● **PROBLEM STATEMENT**
For the data that follows, print the line with "Filter by Size", the line with "and long-term results.", and all lines between them, exactly as they stand. Omit pictures and add nothing.

· · · · ·

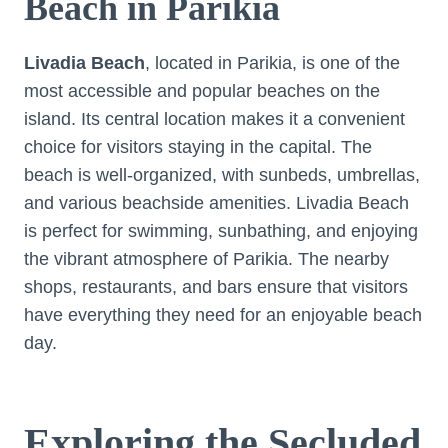
Beach in Parikia
Livadia Beach
, located in Parikia, is one of the
most accessible and popular beaches on the
island. Its central location makes it a convenient
choice for visitors staying in the capital. The
beach is well-organized, with sunbeds, umbrellas,
and various beachside amenities. Livadia Beach
is perfect for swimming, sunbathing, and enjoying
the vibrant atmosphere of Parikia. The nearby
shops, restaurants, and bars ensure that visitors
have everything they need for an enjoyable beach
day.
Exploring the Secluded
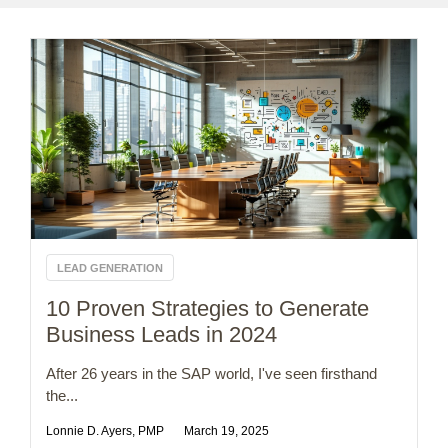
LEAD GENERATION
10 Proven Strategies to Generate
Business Leads in 2024
After 26 years in the SAP world, I've seen firsthand
the...
Lonnie D. Ayers, PMP
March 19, 2025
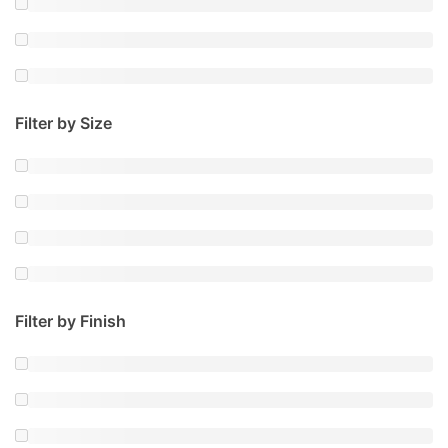
Filter by Size
Filter by Finish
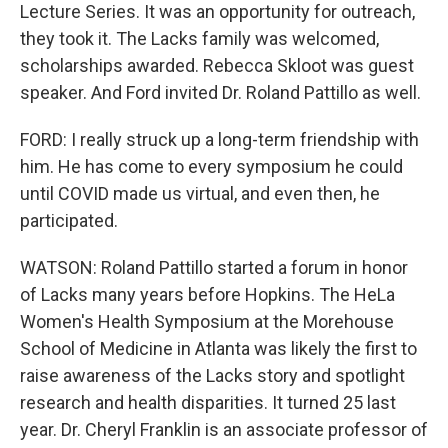
Lecture Series. It was an opportunity for outreach,
they took it. The Lacks family was welcomed,
scholarships awarded. Rebecca Skloot was guest
speaker. And Ford invited Dr. Roland Pattillo as well.
FORD: I really struck up a long-term friendship with
him. He has come to every symposium he could
until COVID made us virtual, and even then, he
participated.
WATSON: Roland Pattillo started a forum in honor
of Lacks many years before Hopkins. The HeLa
Women's Health Symposium at the Morehouse
School of Medicine in Atlanta was likely the first to
raise awareness of the Lacks story and spotlight
research and health disparities. It turned 25 last
year. Dr. Cheryl Franklin is an associate professor of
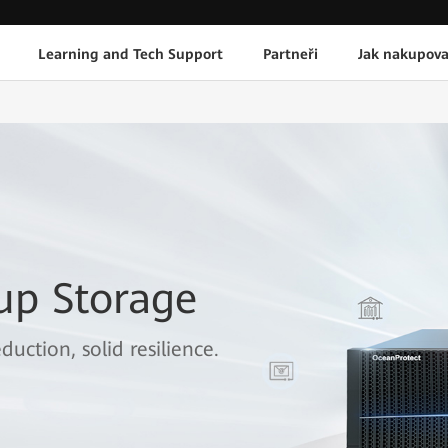
Learning and Tech Support
Partneři
Jak nakupova
up Storage
duction, solid resilience.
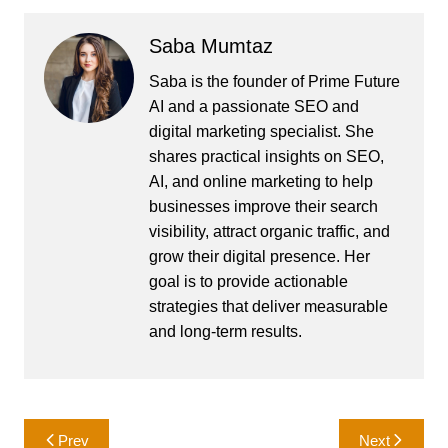
Saba Mumtaz
Saba is the founder of Prime Future
AI and a passionate SEO and
digital marketing specialist. She
shares practical insights on SEO,
AI, and online marketing to help
businesses improve their search
visibility, attract organic traffic, and
grow their digital presence. Her
goal is to provide actionable
strategies that deliver measurable
and long-term results.
Post
Prev
Next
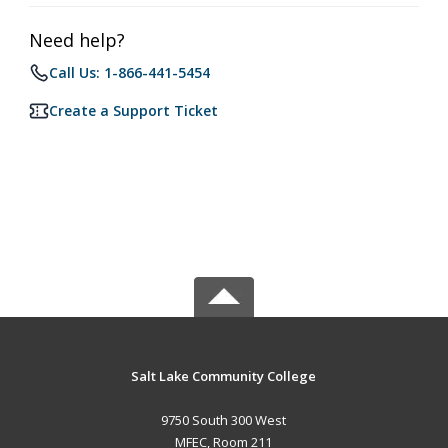
Need help?
Call Us: 1-866-441-5454
Create a Support Ticket
Salt Lake Community College
9750 South 300 West
MFEC, Room 211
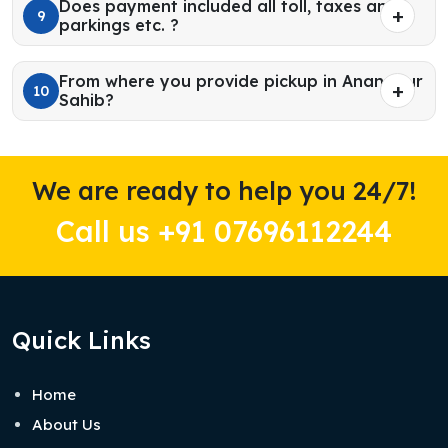
Does payment included all toll, taxes and
9
parkings etc. ?
From where you provide pickup in Anandpur
10
Sahib?
We are ready to help you 24/7!
Call us +91 07696112244
Quick Links
Home
About Us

· · · · ·

● **REPLY**
Filter by Size
Filter by Finish
Lecture Series. It was an opportunity for outreach,
they took it. The Lacks family was welcomed,
scholarships awarded. Rebecca Skloot was guest
speaker. And Ford invited Dr. Roland Pattillo as well.
FORD: I really struck up a long-term friendship with
him. He has come to every symposium he could
until COVID made us virtual, and even then, he
participated.
WATSON: Roland Pattillo started a forum in honor
of Lacks many years before Hopkins. The HeLa
Women's Health Symposium at the Morehouse
School of Medicine in Atlanta was likely the first to
raise awareness of the Lacks story and spotlight
research and health disparities. It turned 25 last
year. Dr. Cheryl Franklin is an associate professor of
Learning and Tech Support
Partneři
Jak nakupova
up Storage
duction, solid resilience.
Saba Mumtaz
Saba is the founder of Prime Future
AI and a passionate SEO and
digital marketing specialist. She
shares practical insights on SEO,
AI, and online marketing to help
businesses improve their search
visibility, attract organic traffic, and
grow their digital presence. Her
goal is to provide actionable
strategies that deliver measurable
and long-term results.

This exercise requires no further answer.